TASK DESCRIPTION:
Set down the line that contains "List each element's" and every line after it to the end of the entries, exactly as they stand and nothing more.
:: DATA SUPPLIED ::
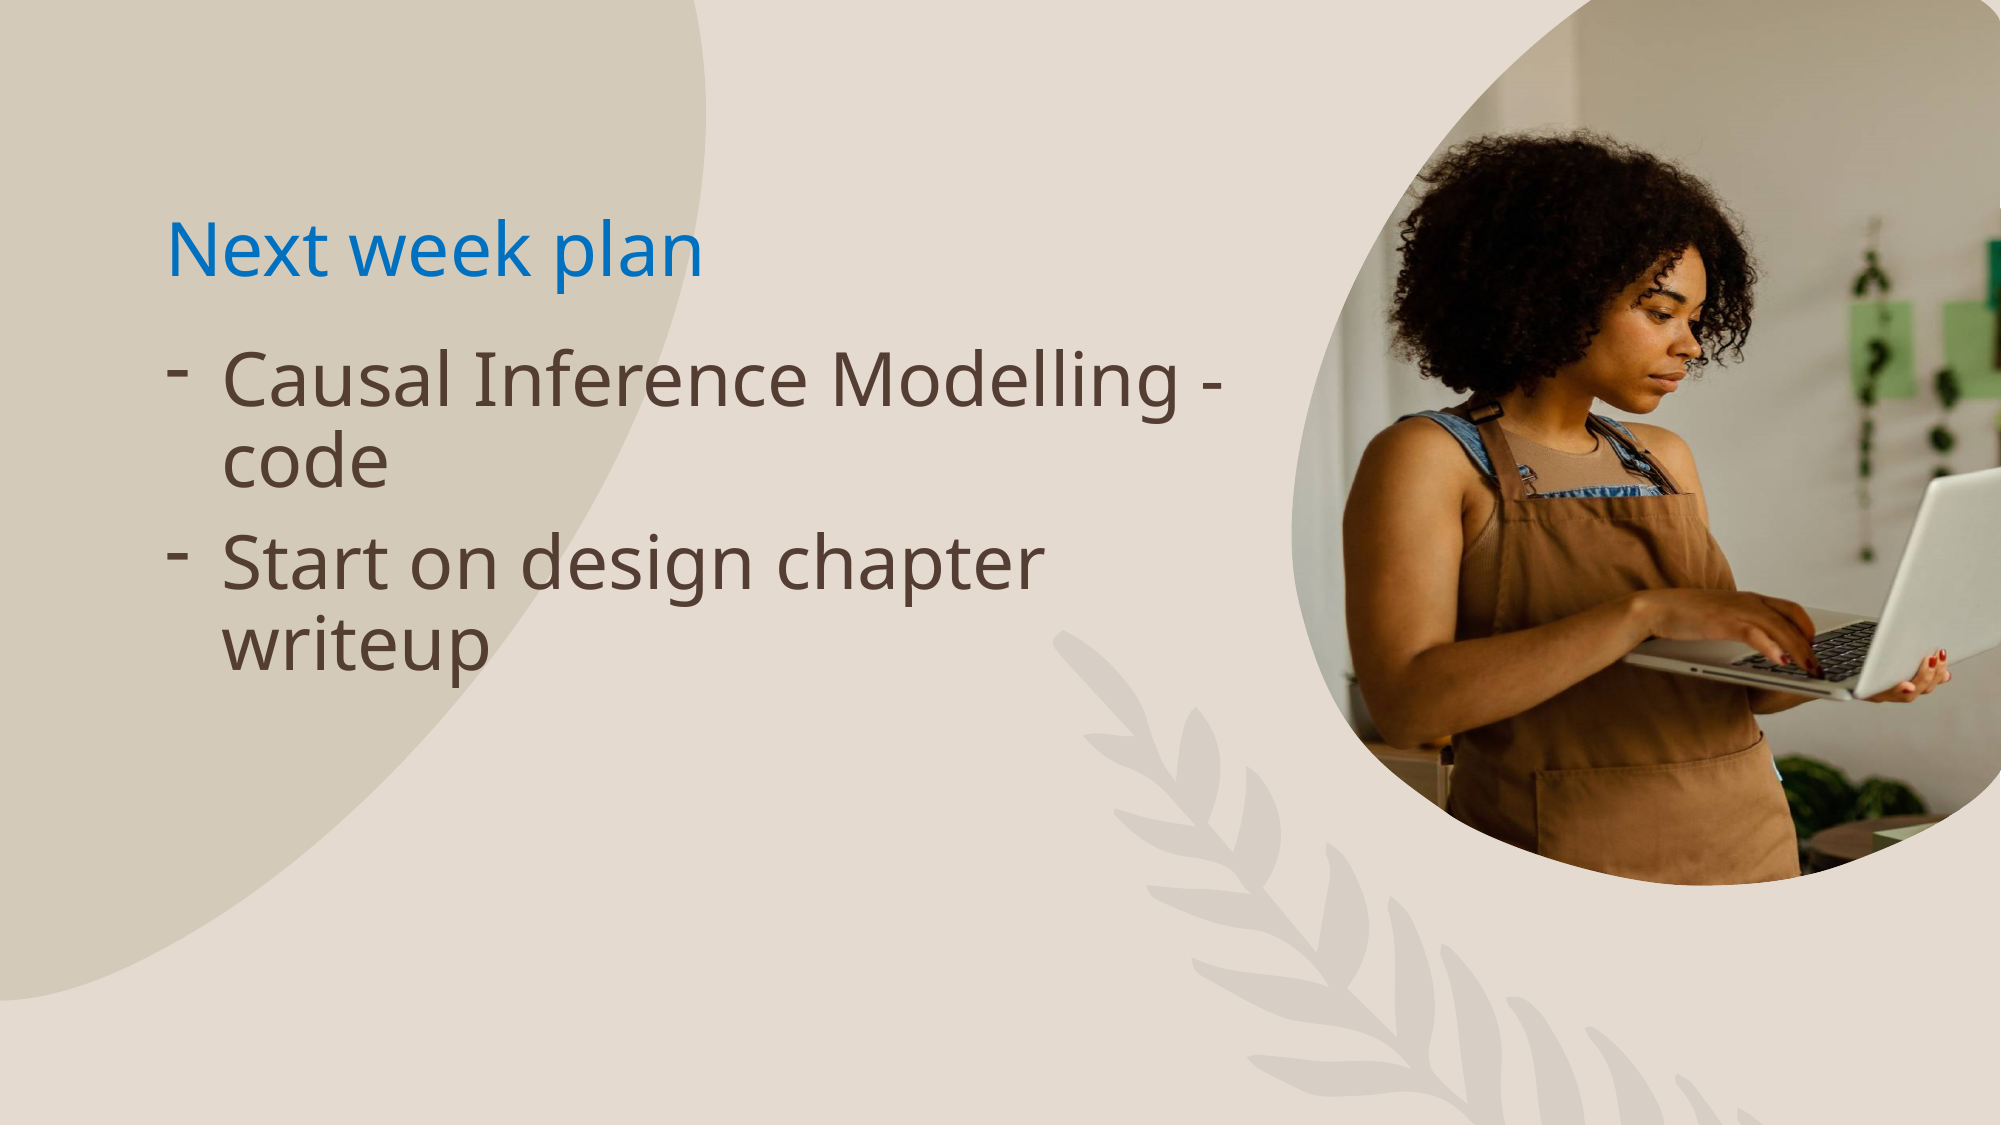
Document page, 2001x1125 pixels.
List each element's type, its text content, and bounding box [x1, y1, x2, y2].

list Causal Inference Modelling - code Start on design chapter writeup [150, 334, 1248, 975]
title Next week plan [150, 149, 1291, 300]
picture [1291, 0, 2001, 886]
:::
TASK RESULT:
List each element's type, its text content, and bounding box [x1, y1, x2, y2].

list Causal Inference Modelling - code Start on design chapter writeup [150, 334, 1248, 975]
title Next week plan [150, 149, 1291, 300]
picture [1291, 0, 2001, 886]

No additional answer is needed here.